Vendredi, cinq délégués istréens dont François Bernardini, ont été élus à la vice-présidence d’Ouest Provence lors de la réunion du comité syndical. C’est renforcée et unie que l’intercommunalité va affronter les réformes des collectivités et de la taxe foncière.
François Bernardini, maire d’Istres, Nicole Joulia, Murielle Ginies, Eric Chastagnier et Gilbert Ferrari ont été élus à la vice-présidence d’Ouest Provence vendredi soir lors de la réunion du comité syndical de l’intercommunalité. Cette élection intervient après que François Bernardini a annoncé le retrait d’un recours devant le tribunal administratif sur la représentativité des élus istréens au sein de la gouvernance d’Ouest Provence.
Cinq autres vice-présidents ont démissionné de leur poste pour céder leur place aux délégués istréens. Mireille Reynaud (déléguée de Fos), Marc Royer (Grans), Joseph Delluy (Cornillon-Confoux), Roland Monturli (Port-Saint-Louis) et Frédéric Vigouroux, le maire de Miramas, intégreront le bureau syndical, l’autre instance décisionnelle d’Ouest Provence.
Bernard Granié, le président d’Ouest Provence, s’est félicité comme l’ensemble des maires de ce retour à la normale.
« Notre dispositif de gouvernance sera alors au complet pour se préparer à affronter les échéances qui nous attendent : nous aurons ensemble à examiner très attentivement les nouvelles conditions posées par la réforme de la taxe professionnelle, qui ne se traduira sans doute pas par une opération blanche pour notre intercommunalité (…) Enfin, nous aurons à évoquer ici ce que sera notre position face à l’évolution des intercommunalités », a-t-il déclaré (lire le discours de Bernard Granié, cliquez ici).
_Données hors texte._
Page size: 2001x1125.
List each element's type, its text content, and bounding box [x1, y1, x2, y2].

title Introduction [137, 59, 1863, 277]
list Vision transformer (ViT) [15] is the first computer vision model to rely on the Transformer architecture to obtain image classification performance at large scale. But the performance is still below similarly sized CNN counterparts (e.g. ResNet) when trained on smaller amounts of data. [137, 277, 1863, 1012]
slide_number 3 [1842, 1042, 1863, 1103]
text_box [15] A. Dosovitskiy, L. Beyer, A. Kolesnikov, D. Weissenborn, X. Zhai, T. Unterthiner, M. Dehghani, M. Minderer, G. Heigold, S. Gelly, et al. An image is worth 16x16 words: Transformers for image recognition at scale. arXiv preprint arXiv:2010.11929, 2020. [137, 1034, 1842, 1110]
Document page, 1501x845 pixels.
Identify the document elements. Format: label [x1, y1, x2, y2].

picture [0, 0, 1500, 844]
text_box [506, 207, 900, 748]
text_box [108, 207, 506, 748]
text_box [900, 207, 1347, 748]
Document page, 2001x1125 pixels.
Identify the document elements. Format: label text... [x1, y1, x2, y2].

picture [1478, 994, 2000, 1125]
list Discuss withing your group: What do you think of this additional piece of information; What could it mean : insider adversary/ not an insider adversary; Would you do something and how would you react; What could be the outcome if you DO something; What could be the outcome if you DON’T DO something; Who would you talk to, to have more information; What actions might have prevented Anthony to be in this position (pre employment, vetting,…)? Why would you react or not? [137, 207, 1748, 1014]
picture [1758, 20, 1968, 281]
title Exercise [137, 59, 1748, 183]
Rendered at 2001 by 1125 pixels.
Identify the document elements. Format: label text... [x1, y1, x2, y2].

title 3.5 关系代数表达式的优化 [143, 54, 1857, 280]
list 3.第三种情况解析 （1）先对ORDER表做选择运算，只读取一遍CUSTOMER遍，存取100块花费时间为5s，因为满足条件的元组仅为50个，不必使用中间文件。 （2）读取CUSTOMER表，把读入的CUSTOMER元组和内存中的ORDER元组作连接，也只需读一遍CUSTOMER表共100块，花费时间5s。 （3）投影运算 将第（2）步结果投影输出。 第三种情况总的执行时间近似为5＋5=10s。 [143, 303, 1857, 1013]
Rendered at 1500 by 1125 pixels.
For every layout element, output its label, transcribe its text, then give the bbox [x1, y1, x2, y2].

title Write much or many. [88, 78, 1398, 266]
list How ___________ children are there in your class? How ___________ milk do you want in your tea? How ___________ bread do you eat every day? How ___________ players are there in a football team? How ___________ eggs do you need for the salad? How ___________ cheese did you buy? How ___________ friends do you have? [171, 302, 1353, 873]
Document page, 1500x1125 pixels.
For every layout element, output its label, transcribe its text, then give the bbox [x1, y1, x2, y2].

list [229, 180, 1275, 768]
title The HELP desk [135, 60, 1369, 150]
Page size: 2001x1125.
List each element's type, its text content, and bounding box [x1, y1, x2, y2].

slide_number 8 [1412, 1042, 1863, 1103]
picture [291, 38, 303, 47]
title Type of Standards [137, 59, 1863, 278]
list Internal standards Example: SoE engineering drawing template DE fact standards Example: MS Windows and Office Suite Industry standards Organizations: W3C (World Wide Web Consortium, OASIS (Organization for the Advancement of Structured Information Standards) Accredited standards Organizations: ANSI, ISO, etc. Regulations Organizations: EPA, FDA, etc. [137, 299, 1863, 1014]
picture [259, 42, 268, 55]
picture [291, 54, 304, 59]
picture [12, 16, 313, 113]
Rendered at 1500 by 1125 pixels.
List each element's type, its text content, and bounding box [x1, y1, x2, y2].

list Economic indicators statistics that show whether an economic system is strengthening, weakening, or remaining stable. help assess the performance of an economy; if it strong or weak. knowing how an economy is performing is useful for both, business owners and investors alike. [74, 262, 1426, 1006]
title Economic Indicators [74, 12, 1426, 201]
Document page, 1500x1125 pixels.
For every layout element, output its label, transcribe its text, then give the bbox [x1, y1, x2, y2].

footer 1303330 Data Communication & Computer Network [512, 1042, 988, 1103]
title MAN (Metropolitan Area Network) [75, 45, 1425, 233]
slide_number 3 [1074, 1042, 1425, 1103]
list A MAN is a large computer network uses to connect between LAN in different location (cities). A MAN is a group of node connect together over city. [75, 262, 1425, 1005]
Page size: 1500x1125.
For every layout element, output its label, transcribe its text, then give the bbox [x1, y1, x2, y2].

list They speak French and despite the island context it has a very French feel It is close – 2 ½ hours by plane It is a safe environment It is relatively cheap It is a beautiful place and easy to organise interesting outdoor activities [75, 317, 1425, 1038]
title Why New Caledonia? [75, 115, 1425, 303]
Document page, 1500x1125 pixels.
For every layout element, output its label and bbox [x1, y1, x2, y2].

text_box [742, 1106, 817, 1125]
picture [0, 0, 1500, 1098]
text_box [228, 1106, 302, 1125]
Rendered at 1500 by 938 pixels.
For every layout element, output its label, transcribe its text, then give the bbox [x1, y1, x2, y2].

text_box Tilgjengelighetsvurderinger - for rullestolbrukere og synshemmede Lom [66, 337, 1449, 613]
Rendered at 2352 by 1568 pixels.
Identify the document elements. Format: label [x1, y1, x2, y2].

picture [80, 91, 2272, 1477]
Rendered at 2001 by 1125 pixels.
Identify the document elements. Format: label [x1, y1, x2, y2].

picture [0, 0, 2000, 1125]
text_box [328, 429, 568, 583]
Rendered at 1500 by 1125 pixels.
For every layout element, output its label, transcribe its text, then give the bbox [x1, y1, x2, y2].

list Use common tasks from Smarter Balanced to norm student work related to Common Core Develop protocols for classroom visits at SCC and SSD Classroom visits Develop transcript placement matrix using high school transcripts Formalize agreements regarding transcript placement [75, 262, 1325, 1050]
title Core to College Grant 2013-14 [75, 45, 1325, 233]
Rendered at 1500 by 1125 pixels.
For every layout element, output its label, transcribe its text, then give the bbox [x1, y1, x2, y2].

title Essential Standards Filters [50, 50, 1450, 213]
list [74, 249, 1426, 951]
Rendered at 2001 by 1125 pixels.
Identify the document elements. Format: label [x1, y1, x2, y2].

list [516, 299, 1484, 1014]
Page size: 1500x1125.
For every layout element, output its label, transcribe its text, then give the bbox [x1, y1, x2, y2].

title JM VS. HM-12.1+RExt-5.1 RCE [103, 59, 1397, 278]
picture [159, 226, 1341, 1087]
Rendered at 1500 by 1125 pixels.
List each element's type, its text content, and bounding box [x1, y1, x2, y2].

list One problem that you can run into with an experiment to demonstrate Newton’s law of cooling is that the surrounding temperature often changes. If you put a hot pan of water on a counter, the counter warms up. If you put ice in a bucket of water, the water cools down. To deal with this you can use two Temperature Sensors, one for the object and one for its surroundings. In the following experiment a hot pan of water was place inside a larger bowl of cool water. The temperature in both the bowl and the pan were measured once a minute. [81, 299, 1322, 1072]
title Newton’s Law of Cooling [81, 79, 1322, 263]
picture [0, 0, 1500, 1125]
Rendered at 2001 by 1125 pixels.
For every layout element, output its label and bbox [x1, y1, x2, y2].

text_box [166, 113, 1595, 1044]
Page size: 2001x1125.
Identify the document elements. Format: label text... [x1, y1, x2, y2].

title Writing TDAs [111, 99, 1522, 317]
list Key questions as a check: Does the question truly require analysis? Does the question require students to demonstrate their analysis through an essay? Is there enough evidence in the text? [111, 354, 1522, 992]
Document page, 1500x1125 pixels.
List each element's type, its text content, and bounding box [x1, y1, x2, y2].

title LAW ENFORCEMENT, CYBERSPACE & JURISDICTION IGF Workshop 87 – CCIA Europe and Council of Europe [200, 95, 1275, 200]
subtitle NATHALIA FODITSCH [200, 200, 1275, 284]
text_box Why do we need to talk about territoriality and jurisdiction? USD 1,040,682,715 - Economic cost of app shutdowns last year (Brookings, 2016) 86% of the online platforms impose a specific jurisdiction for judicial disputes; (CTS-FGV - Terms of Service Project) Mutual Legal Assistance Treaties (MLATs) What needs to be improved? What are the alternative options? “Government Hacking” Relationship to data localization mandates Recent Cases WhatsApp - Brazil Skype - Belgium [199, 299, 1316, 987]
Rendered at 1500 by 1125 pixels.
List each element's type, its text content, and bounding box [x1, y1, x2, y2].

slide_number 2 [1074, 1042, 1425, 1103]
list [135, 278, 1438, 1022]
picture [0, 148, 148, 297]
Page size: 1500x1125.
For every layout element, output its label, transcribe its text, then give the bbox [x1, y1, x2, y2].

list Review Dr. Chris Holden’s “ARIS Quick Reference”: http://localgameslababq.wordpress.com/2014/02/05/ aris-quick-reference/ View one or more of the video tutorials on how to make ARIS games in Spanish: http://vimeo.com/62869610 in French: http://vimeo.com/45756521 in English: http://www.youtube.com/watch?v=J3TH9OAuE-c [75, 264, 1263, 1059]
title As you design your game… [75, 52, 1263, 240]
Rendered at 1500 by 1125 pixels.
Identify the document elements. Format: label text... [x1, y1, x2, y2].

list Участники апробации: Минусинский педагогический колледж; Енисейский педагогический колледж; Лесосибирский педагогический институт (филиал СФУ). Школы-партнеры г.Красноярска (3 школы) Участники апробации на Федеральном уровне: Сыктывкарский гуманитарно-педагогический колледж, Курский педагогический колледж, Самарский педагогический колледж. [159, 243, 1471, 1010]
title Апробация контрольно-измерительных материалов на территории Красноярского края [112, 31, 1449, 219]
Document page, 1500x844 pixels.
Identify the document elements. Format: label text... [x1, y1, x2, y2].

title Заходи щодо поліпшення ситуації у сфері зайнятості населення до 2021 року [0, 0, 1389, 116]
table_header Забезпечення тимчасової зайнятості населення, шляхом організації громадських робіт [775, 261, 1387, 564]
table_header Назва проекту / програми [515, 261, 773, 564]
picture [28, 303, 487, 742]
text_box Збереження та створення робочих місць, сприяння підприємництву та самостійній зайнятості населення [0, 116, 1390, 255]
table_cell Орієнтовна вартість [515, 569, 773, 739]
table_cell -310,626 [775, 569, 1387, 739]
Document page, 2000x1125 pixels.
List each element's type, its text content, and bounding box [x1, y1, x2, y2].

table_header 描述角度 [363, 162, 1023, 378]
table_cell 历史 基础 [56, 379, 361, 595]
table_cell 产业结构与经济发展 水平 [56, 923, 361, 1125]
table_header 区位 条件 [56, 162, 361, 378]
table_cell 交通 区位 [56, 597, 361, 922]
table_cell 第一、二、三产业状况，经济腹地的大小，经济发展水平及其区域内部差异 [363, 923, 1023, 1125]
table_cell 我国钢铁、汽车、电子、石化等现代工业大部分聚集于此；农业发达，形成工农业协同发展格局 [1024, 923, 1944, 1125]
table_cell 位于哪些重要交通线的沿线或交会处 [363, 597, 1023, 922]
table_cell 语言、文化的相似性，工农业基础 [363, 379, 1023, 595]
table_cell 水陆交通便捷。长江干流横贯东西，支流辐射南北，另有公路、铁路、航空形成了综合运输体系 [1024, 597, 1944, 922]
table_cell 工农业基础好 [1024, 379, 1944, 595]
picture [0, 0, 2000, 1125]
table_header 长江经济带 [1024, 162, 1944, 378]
Pour François Bernardini, l’abandon du contentieux engagé devant la juridiction administrative tient à deux choses : « la collaboration forte d’Ouest Provence dans le lancement des opérations d’aménagements urbains (Forum des Carmes, Parc de l’Olivier…) et la nécessité de repenser l’intercommunalité et de définir une position dans la perspective de la réforme des collectivités ».
Jean-Marc Charrier, maire de Port-St-Louis du Rhône estime que « plus que jamais, la coopération entre nos villes est nécessaire pour construire collectivement l’ensemble des réponses et affirmer notre refus de l’intégration dans la métropole marseillaise ».
René Raimondi, maire de Fos-sur-Mer, s’est félicité de voir « Istres retrouver sa juste place » et de la « belle unanimité dans les combats qui s’annonce ».